Ghassan continued that afternoon in November, “the big part of Muslims in Iraq
and Syria, they don’t know this verse in the Koran.”
“And there is another verse
in the Koran,” he said. “It’s very
important. And we forget it so
easily. God said ‘If I want to make you
one nation, I can. But I want instead to
make you many nations, many tribes and clans.’ This is very important for me,” Ghassan
said. “God makes us many nations, many tribes, so that we can know and explore
and work hard understanding one another.
Because you are my way to God. I
can only know God if I know you and what makes us different and what makes us
similar and how to live with you. To
know, to explore: this is our religious duty.”
4.
I love this last part. I love all the things Ghassan said that day,
but I really do love this last part. “To
know, to explore: this is our religious duty.”

* * * * * * *

### EXERCISE INSTRUCTIONS
**A.** In the passage about Ghassan, what does he say is our religious duty?
**B.** Write out the passage about Ghassan word for word, beginning at the words "Ghassan continued that" and stopping after "understanding one another.".
**C.** Extend the passage about Ghassan, picking up right after its final sentence.
The listing that comes next is drawn from a different source.

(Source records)
* * * * * * *

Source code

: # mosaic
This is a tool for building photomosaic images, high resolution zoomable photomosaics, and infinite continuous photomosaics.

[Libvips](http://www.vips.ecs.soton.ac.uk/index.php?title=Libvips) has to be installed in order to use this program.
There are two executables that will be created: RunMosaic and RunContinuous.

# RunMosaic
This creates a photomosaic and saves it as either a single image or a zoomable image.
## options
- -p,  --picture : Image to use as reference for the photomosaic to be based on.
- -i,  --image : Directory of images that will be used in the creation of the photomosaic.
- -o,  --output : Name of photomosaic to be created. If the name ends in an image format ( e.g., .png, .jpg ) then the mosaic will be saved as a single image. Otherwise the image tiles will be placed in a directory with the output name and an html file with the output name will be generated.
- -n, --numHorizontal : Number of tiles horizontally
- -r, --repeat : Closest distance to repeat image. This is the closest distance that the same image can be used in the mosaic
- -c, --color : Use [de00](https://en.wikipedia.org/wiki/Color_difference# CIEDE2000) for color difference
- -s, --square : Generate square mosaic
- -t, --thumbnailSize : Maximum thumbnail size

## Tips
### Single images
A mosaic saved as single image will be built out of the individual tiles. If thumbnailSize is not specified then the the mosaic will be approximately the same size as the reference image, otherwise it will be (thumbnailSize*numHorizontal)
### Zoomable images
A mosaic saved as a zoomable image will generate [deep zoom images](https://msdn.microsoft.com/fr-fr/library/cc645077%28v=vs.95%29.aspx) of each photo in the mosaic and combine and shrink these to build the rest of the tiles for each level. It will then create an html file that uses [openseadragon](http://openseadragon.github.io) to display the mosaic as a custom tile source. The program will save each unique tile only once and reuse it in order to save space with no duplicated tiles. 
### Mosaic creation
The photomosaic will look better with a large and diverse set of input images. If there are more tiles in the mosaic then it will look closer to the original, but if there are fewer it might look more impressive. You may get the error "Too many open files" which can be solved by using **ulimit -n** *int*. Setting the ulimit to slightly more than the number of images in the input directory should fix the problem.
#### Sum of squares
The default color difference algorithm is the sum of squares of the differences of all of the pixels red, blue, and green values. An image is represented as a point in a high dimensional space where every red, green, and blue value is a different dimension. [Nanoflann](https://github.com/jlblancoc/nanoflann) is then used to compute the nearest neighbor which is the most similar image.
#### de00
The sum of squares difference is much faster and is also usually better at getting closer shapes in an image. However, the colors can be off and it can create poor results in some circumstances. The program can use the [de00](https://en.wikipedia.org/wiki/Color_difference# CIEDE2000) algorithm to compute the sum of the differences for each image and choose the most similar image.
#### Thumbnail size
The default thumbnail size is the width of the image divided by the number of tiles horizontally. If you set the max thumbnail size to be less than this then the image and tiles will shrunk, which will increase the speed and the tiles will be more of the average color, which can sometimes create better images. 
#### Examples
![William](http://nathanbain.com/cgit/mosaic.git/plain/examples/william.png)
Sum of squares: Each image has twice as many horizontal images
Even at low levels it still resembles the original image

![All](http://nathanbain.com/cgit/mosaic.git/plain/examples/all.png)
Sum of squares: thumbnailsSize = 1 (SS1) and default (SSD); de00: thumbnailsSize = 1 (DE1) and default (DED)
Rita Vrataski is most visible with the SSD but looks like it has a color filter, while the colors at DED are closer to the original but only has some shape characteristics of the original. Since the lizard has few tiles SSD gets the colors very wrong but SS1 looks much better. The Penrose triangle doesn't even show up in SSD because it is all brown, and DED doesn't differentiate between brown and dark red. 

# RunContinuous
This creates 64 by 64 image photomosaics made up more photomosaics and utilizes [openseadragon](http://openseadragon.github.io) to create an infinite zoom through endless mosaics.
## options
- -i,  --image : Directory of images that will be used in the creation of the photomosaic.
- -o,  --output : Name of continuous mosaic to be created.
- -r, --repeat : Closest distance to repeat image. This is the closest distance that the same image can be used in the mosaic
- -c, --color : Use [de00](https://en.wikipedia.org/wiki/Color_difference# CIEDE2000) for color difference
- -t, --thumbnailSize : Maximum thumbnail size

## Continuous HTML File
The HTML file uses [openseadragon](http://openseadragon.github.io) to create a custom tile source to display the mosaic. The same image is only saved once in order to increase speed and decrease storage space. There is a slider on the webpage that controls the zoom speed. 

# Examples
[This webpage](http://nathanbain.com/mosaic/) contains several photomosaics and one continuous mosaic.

* * * * * * *

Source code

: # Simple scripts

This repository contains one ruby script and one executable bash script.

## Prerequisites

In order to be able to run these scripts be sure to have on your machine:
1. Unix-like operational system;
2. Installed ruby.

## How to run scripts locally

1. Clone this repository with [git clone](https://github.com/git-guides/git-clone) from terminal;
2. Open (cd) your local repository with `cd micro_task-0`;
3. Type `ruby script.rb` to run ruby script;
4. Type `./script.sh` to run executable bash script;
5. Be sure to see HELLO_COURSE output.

* * * * * * *

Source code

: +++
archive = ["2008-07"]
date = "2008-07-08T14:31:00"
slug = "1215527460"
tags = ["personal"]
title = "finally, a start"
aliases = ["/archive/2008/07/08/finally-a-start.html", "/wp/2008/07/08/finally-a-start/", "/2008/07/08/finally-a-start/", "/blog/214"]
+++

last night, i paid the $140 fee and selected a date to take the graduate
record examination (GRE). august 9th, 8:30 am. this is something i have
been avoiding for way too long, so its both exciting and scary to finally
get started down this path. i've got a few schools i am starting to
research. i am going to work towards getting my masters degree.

* * * * * * *

### YOUR WRITTEN ANSWERS
**A.** To know, to explore.

**B.**
Ghassan continued that afternoon in November, “the big part of Muslims in Iraq
and Syria, they don’t know this verse in the Koran.”
“And there is another verse
in the Koran,” he said. “It’s very
important. And we forget it so
easily. God said ‘If I want to make you
one nation, I can. But I want instead to
make you many nations, many tribes and clans.’ This is very important for me,” Ghassan
said. “God makes us many nations, many tribes, so that we can know and explore
and work hard understanding one another.

**C.**
Because otherwise, we fall for the temptation, just as Peter does in
Mark’s story and just as we humans have done since the beginning of time. But if we explore one another’s traditions,
one another’s hungers, one another’s thinking and ways of being, then we come
to know God not in an abstract and strictly doctrinal way, but in the way God
wants most to be known. We come to know
God as we know and love and suffer with others.
And that’s really what this whole thing is all about. Religion.
Gospel. Faith. Life.
We come to know God as we know and love and suffer with others.
To this day most Roman
Catholic and Greek Orthodox liturgies include, and some Presbyterian and
Lutheran baptisms too, a vow that seems a little outdated to us. “We renounce Satan,” goes the Orthodox
version, “and all his evil works.”
Obviously that kind of
language and imagery has been manipulated and distorted hugely over the
years. And we’ve come in many ways to
identify Satan with the other guy, with the other tradition, with the things
that are wrong in everybody else’s way of being.
But I wonder now if the
point isn’t what Jesus’ point was with Peter and the disciples he truly
loved. Be vigilant, he says. Be vigilant for the pride that creeps in on
religious faith, on all religious faith.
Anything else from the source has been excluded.